Mijn ervaring met zowel de mondiaal gerichte IAASTD (International Assessment of Agricultural Knowledge, Science and Technology), als het op de Afrikaanse landbouw gerichte CoS (‘Convergence of Sciences’ onderzoeksprogramma in Benin, Ghana en Mali, gefinancierd door DGIS) maakt het WRR rapport een verademing.
Nederland weigerde om met de IAASTD mee te doen. Het argument van DGIS en LNV was ‘we hoeven er niet meer over te praten, we weten het allemaal wel’. De IAASTD was een grensverleggende exercitie die uiteindelijk door bijna zestig landen, waaronder China, India, Brazilië, Duitsland, Frankrijk, Engeland, Zweden, Rusland en vele ontwikkelingslanden, in April 2008 in Johannesburg werd ondertekend. Canada, Australië en de VS (nog onder Bush) waren wel aanwezig, maar tekenden niet, omdat ze het een bedreiging vonden voor hun bedrijven en de vrijhandel.

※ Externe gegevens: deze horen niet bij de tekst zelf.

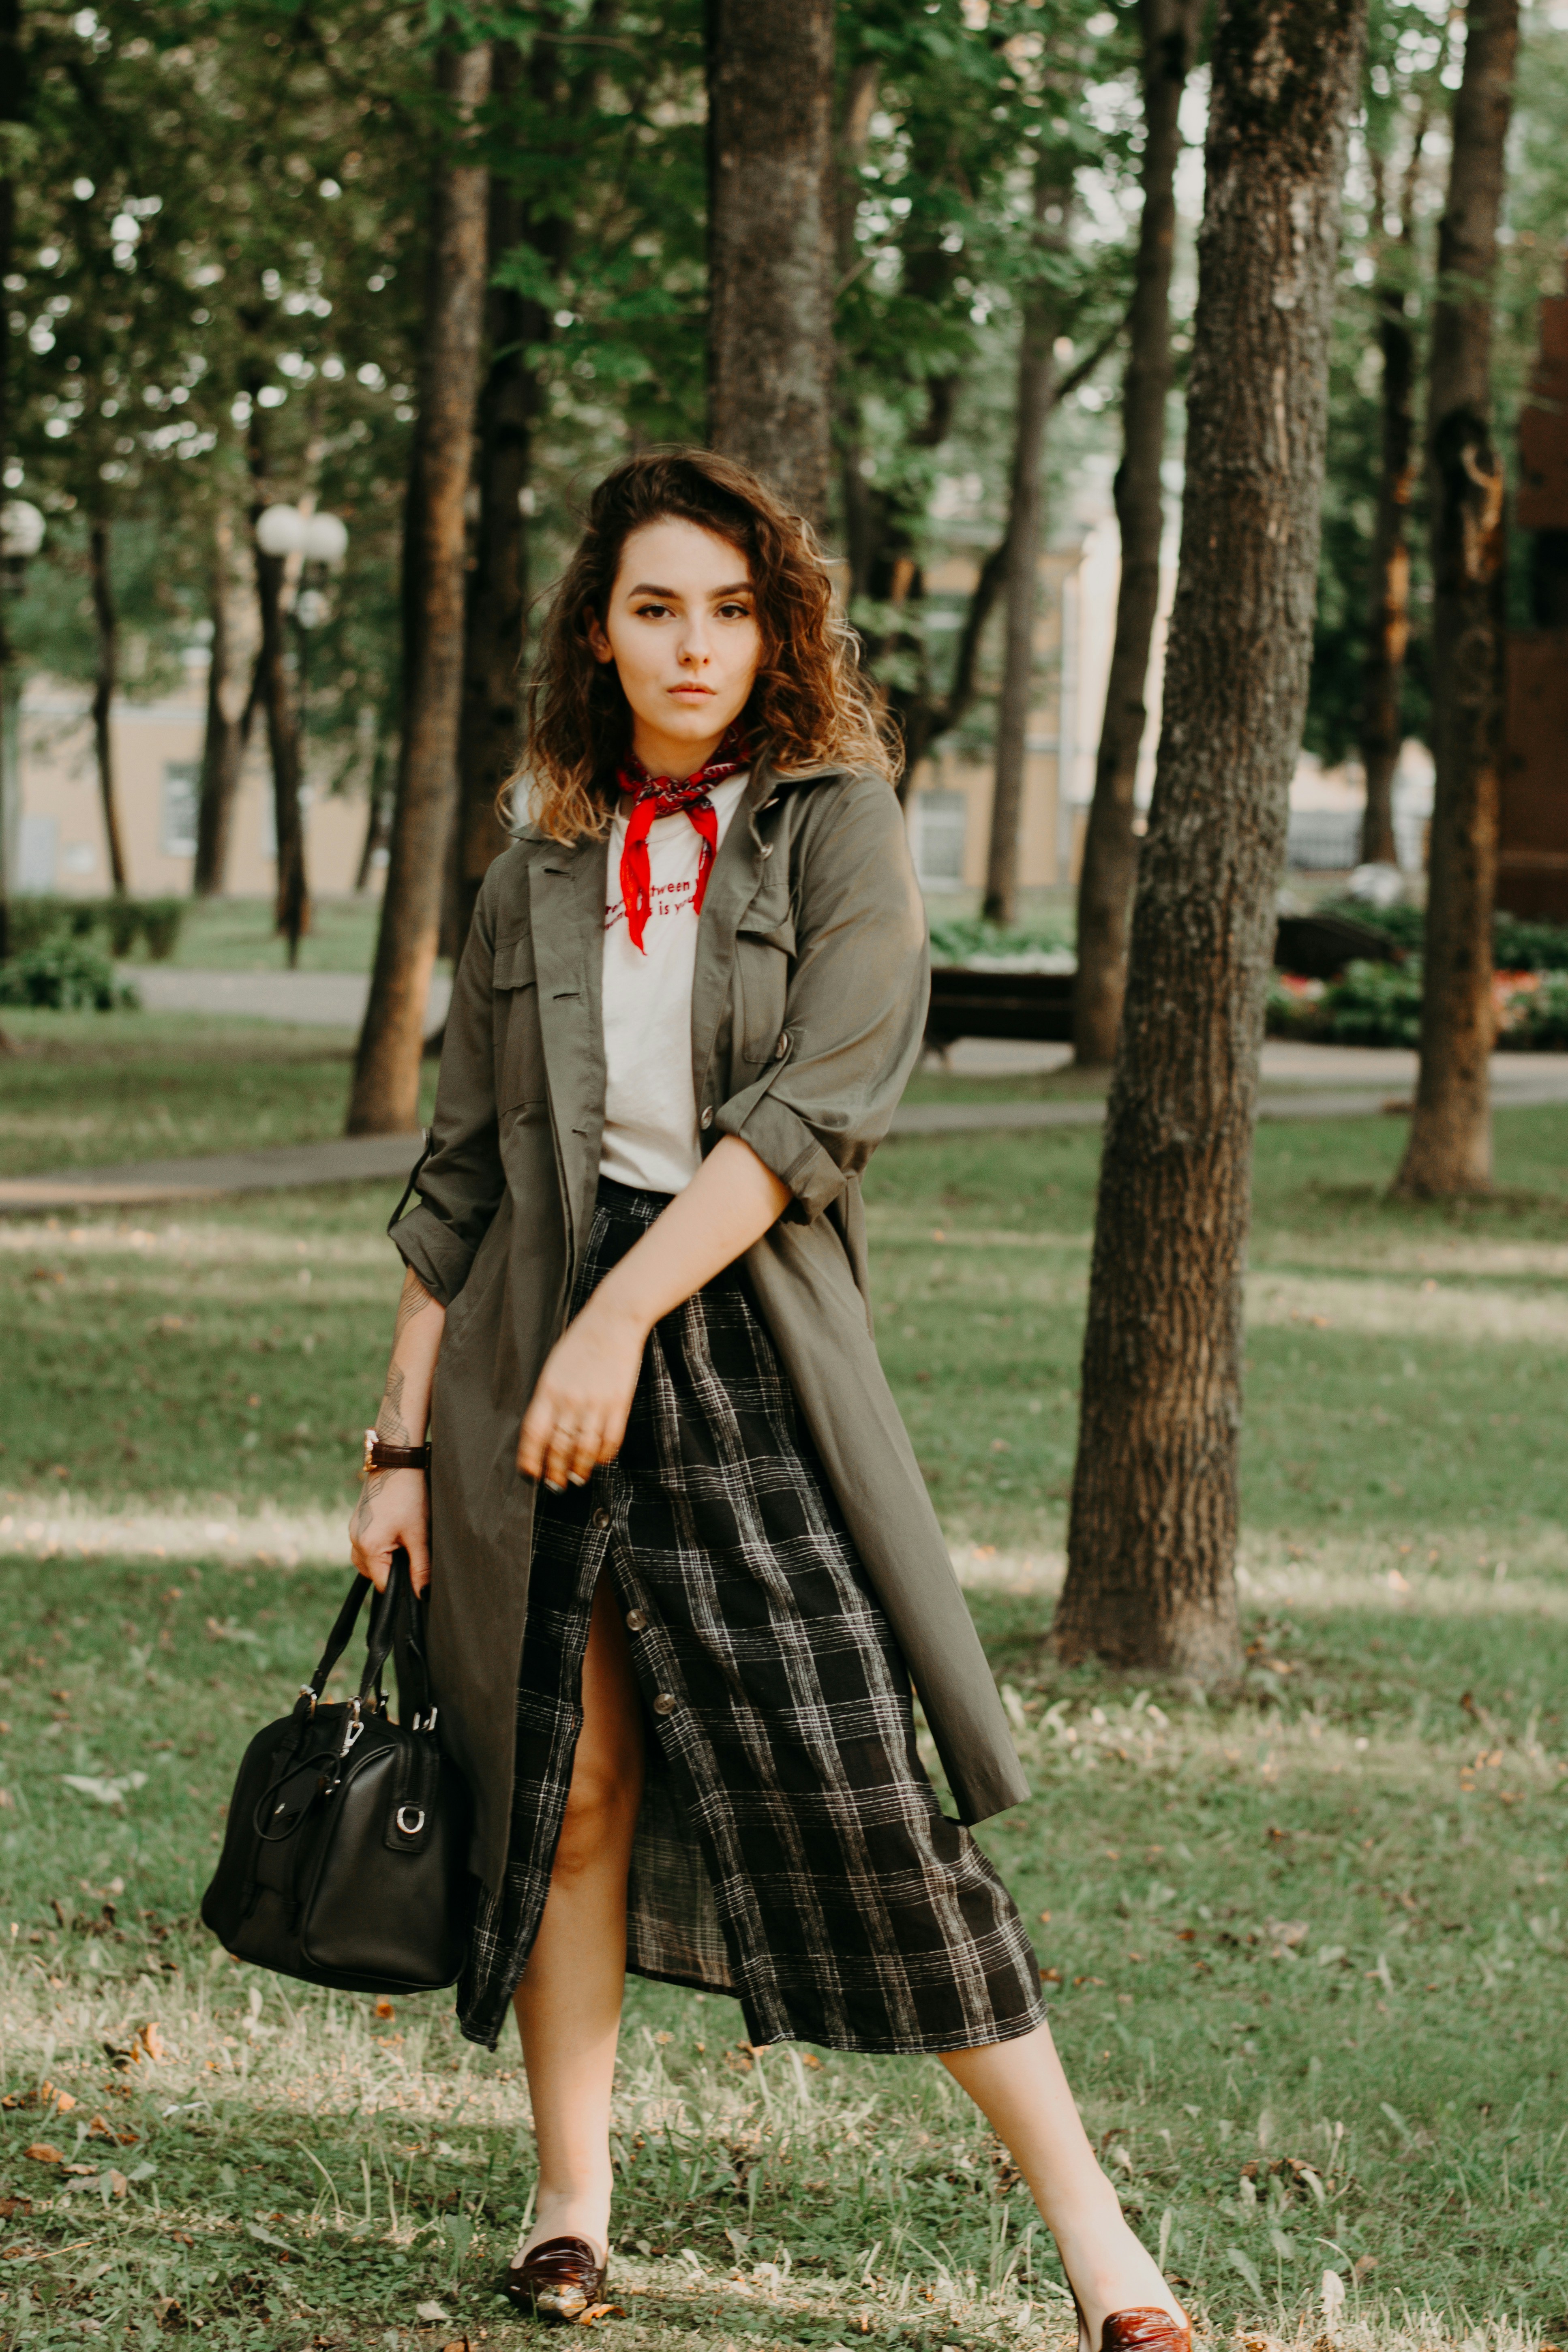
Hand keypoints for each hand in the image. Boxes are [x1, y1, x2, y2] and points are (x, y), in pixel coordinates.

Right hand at [349, 1466, 431, 1595]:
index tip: (417, 1578)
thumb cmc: (409, 1495)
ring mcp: (353, 1530)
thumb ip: (420, 1567)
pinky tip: (397, 1531)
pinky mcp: (358, 1521)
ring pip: (370, 1560)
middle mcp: (354, 1541)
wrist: (397, 1459)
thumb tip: (422, 1595)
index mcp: (368, 1548)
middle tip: (414, 1552)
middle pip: (374, 1574)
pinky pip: (367, 1545)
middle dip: (394, 1571)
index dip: (402, 1587)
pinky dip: (382, 1545)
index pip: (383, 1585)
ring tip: (406, 1539)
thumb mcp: (419, 1534)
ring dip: (387, 1558)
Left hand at [518, 1296, 646, 1491]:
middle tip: (555, 1484)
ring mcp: (596, 1403)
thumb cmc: (580, 1342)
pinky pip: (610, 1440)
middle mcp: (570, 1400)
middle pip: (559, 1447)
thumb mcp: (553, 1367)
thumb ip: (547, 1398)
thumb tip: (544, 1432)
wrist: (613, 1320)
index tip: (530, 1474)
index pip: (534, 1434)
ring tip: (576, 1478)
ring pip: (584, 1449)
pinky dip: (603, 1455)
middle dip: (555, 1471)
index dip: (530, 1459)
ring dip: (579, 1469)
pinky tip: (598, 1460)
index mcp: (548, 1390)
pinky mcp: (619, 1403)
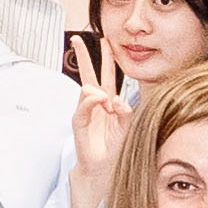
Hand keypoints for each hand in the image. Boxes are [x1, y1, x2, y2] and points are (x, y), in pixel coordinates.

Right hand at [65, 45, 129, 207]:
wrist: (105, 168)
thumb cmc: (117, 148)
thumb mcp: (129, 126)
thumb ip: (126, 112)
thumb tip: (116, 100)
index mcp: (109, 101)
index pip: (108, 75)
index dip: (108, 58)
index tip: (107, 42)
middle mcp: (96, 103)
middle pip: (90, 73)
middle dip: (84, 55)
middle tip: (78, 38)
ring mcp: (86, 111)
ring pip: (87, 87)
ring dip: (96, 85)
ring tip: (103, 96)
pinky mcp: (79, 122)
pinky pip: (84, 105)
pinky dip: (92, 101)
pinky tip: (101, 101)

Mijn deelname aan CoS leidt tot de volgende indrukken die relevant zijn voor de WRR bevindingen:• Ambassades zijn gericht op specifieke sectoren en willen geen steun verlenen aan een programma in een andere sector. Ze willen wel geïnformeerd worden, en we zijn welkom voor een kop koffie, maar er is geen tijd, geen geld, en geen expertise voor ons programma, ook als dat door DGIS wordt gefinancierd en ook al is het multidisciplinair en gericht op plattelandsarmen. We zijn ‘landbouw’ en dat past niet.• De ambassades vertimmeren grote bedragen aan ‘budget support’ voor ‘hun’ sectoren, maar gegeven de ondoorzichtigheid van de overheidsuitgaven, ook in ‘goede’ landen zoals Ghana en Benin, heb ik grote twijfels over de besteding ervan. De twee corrupte Keniaanse ministers, die bij het schrijven van deze reactie in het nieuws zijn, waren verantwoordelijk voor voedselhulp en onderwijs. • Hoewel CoS-SIS expliciet is opgezet als een leertraject, d.w.z. een gemeenschappelijke ervaring om te leren hoe met institutionele innovatie om te gaan, bleek er in Den Haag geen bereidheid om mee te denken c.q. te leren. Deskundigheid wordt steeds meer gezien als het gevolgd hebben van het ‘klasje’. Als de directie waar CoS onder valt moet fuseren met een andere directie, valt de communicatie met de buitenwereld voor maanden stil. Als er een nieuwe minister komt gebeurt er ook maanden niets vanwege de noodzaak nieuwe beleidsvisies te ontwikkelen. Gelukkig zitten er in DGIS nog een aantal kampioenen die het oog gericht houden op de buitenwereld en op de zaken waar het eigenlijk om gaat, maar dat ligt aan hun eigen inborst, niet aan het apparaat of de ‘accountability’ ervan. • Vanuit de betrokkenheid van CoS-SIS met kleine boeren kun je er niet omheen dat super landbouwexportland Nederland, net als de VS, China, Brazilië, e.d., het die kleine Afrikaanse boer heel moeilijk maakt om van de grond te komen. We zetten een PvdA minister op OS voor de Afrikaanse boeren en een CDA minister op LNV voor de Nederlandse boeren en iedereen is tevreden. Deze dupliciteit in het Nederlandse beleid is in de toekomst, als Afrikaanse overheden en boeren mondiger worden, niet vol te houden.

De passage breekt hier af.